武器を手にしたガイアラクスは爆炎の中から飛び出してくるライとぶつかる。聖剣と魔剣、そして魔斧槍がぶつかり火花を散らせた。
「ぐぐぐッ……!」
「どうした! ええ? 随分と苦しそうじゃないか!」
「粋がるなよ、小僧がぁッ!!!」
巧みにライの魔剣と聖剣を魔斧槍で奪い取ると、ガイアラクスは無防備になったライへ向かって拳を叩きつける。殴られたはずのライはニイと不敵に笑うと殴りつけてきたガイアラクスの腕を絡めとる。
「なにッ!」
「へし折ってやる!」
「ぬぅおおおおおおッ!!!」
曲がってはいけない方向へ曲げようとするライに対してガイアラクスは抵抗する。雄叫びを上げて力を込めるとライを地面に叩きつけた。
しかし、ライは離れない。何度も叩きつけられようとも離れないライにガイアラクスは恐れ戦く。
「(不味いッ! このままでは腕を折られてしまう!)」
下手をしたら折られるどころか引き千切られてしまうと考えたガイアラクスは奥の手を出す。ガパリと大きく口を広げるガイアラクスは灼熱の閃光を撃ち放った。

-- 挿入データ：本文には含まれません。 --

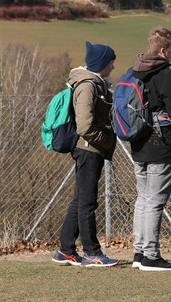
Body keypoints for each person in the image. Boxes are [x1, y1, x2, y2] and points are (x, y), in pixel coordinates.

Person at [53, 41, 119, 268]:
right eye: (111, 62)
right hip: (88, 149)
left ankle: (66, 250)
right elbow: (85, 126)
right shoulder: (88, 86)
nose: (112, 66)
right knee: (88, 202)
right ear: (102, 63)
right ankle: (92, 252)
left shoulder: (92, 83)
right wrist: (106, 141)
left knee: (80, 200)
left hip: (88, 148)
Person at [131, 27, 171, 272]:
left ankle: (140, 251)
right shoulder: (164, 74)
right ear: (163, 51)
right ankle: (151, 256)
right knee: (155, 202)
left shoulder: (136, 71)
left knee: (142, 199)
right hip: (161, 147)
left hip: (139, 144)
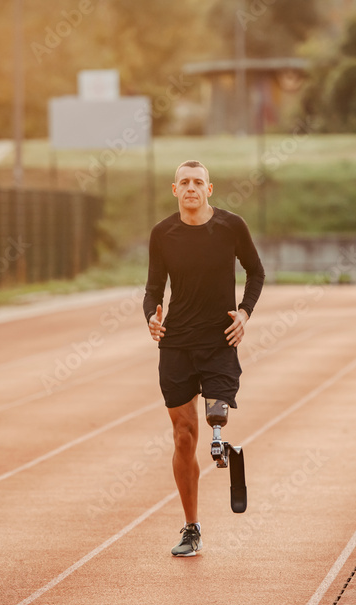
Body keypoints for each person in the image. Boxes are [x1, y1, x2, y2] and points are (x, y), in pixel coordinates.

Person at [143, 160, 265, 557]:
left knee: (216, 412)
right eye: (185, 182)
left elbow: (256, 272)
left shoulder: (231, 227)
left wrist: (243, 313)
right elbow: (153, 288)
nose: (191, 187)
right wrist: (151, 316)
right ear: (174, 190)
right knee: (182, 436)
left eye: (198, 182)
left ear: (208, 189)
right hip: (176, 344)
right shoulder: (162, 234)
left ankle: (221, 442)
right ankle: (192, 527)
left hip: (218, 341)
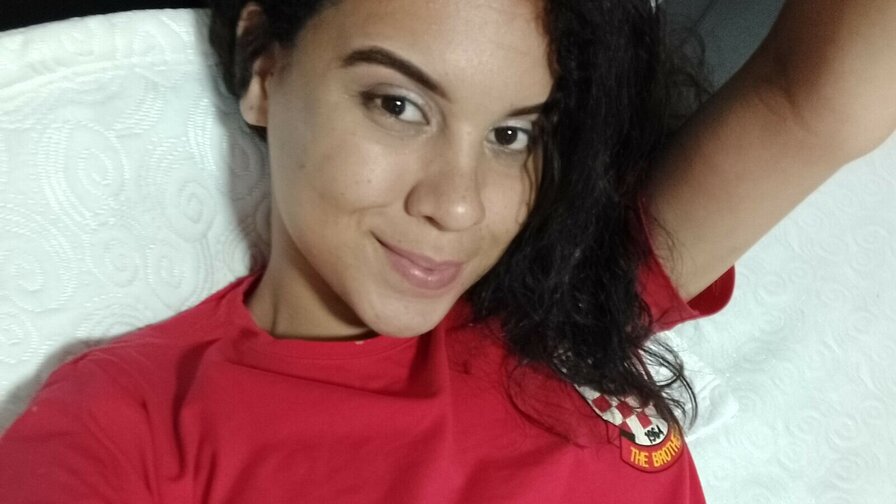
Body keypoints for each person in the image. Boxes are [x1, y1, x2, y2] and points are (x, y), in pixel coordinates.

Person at [0, 0, 892, 502]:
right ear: (264, 67)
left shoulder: (570, 289)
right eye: (399, 106)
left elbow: (824, 91)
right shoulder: (133, 424)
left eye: (511, 134)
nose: (459, 204)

ライもそれには驚き、驚愕に固まっているところで閃光に飲まれてしまう。腕も焼いてしまったがガイアラクスはライが離れたことを確認した。
「消し炭になったか?」
「今のは驚いた。まさか、口からも魔法を撃てるなんてな」
「なッ!? いつの間に!」
真っ黒こげになったライがガイアラクスの背後に立っていた。しかも、その手には聖剣と魔剣が握られている。
慌てて距離を取るガイアラクスだが少し遅い。ライは容赦なくガイアラクスの両腕へ斬撃を叩き込んだ。
「させるかッ!!!」
「むッ!?」
双剣がカキンと弾き返されてしまう。だが、それよりも驚きなのはガイアラクスの腕に硬質な鱗が浮かび上がっていたことだ。
変身能力があるとは思わなかったライは一旦動きを止めたガイアラクスを観察することにした。